С утра я распиливал доски на заднем дворе синагоги. Длинные доски мусорные траки не принимают. Их нужно распиливать и веревкой увязывать в пакеты. Было жарко, и я снял тишертку, оставшись в одних шортах. Из боковой двери кухни во двор вышла миссис Кроцки. В руке у нее был стакан с яблочным соком. Она остановилась, глядя на меня. Я уже знал, что она может брать в кухне любые продукты, поскольку она платила синагоге триста долларов в месяц. Самая маленькая плата для членов синагоги была десять долларов. Укладывая в пакеты распиленные доски, я сообщил ей, что приобрел нужную трубу для ее душа. Она спросила:

– Ты можешь прийти ко мне послезавтра?

– Могу. Приду со всеми инструментами. – Она сказала:

– Не выбрасывай все доски. Оставь одну вязанку. И наруби на поленья. И принеси мне, если не трудно. У Наоми в доме камин, и ее муж любит, когда в камине горит натуральное дерево, а не угли. – Я сказал, что сделаю это. Она подумала и спросила: – А правда, Наоми красивая девушка?
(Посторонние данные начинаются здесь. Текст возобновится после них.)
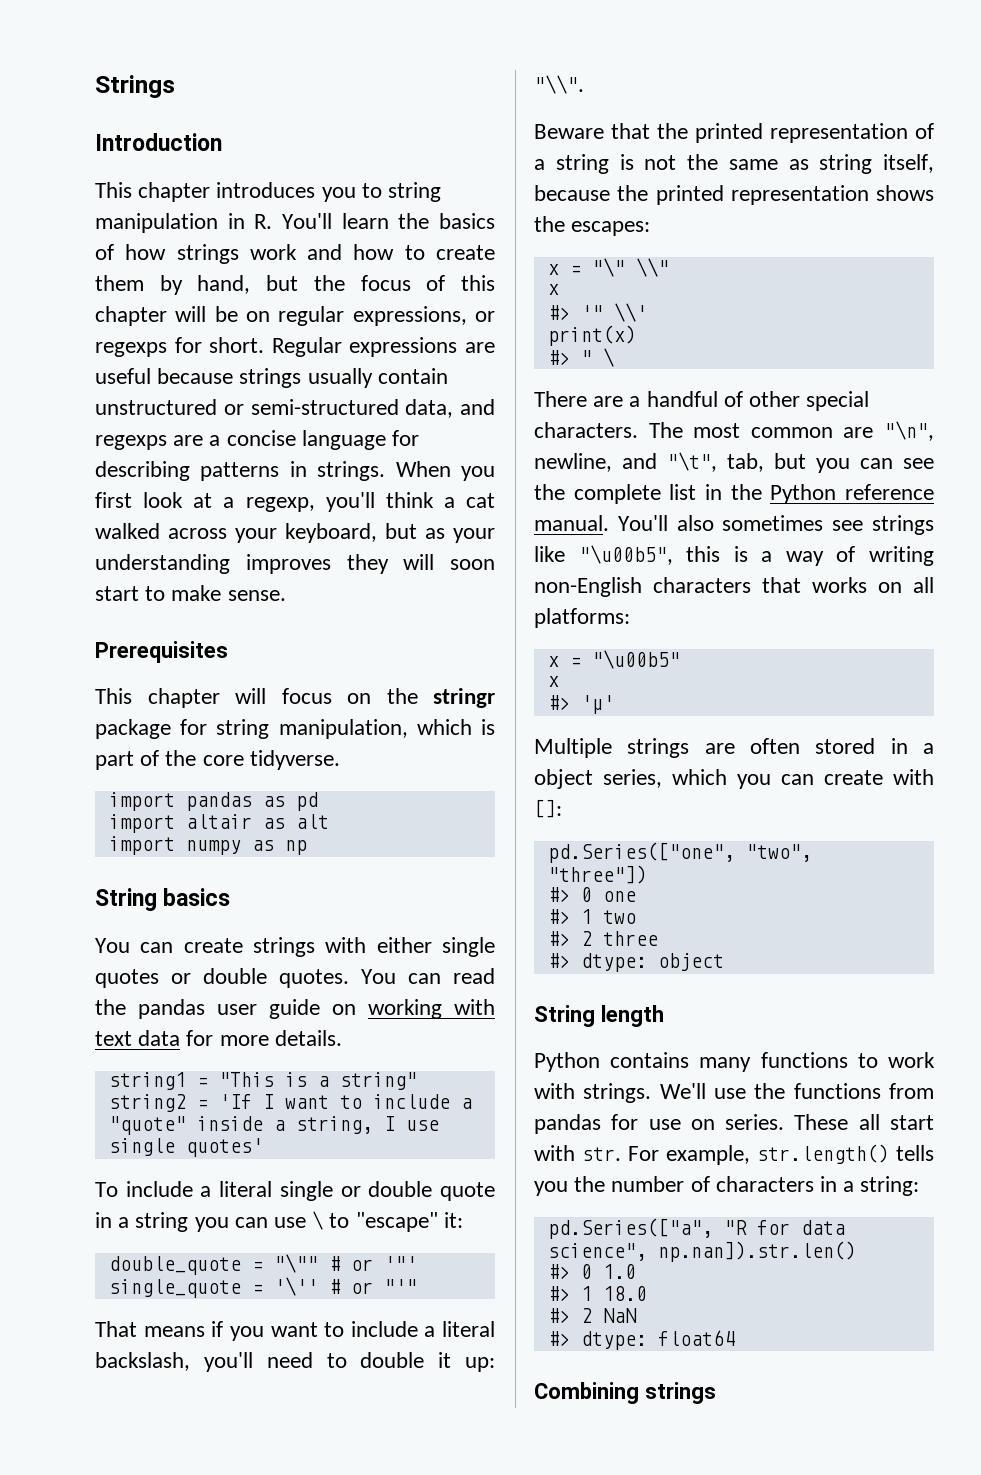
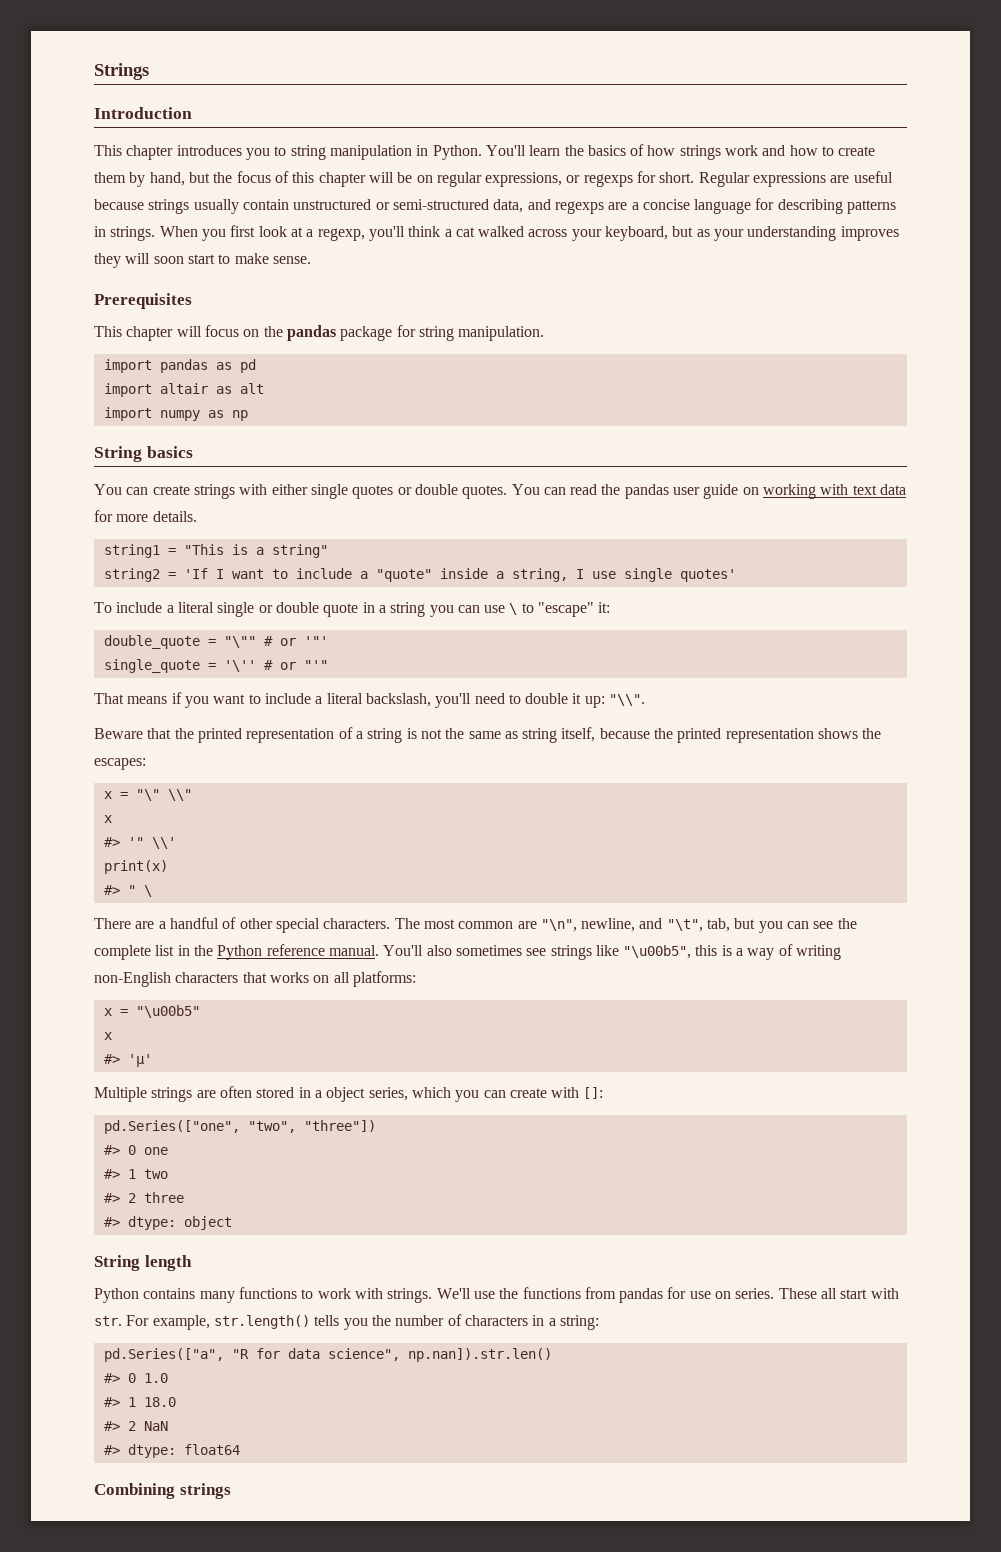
[254,214,273,229] R. -> [432,145,482,160] Python.
[433,688,495,708] stringr -> [286,325,336,341] pandas
[278,719,495,739] [95,750,340,770] manipulation, which is part of the core tidyverse. -> [458,326,545,341] manipulation.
– Красивая, – согласился я. – Только она не девушка, а замужняя дама, и у нее дети.

– Женщина, – подтвердила миссис Кроцки. – Красивая женщина. А муж ее болен. И будет долго болеть.

– Наоми говорила, у него что-то с сердцем, – вспомнил я.

– У него вырезали одну почку, – безразличным тоном сообщила миссис Кроцки. – Он много пил, как последний гой. Теперь не пьет. Но уже поздно. У него что-то не в порядке по мужским делам. А Наоми молодая женщина. И красивая. – Миссис Кроцки смотрела на меня красными немигающими глазами.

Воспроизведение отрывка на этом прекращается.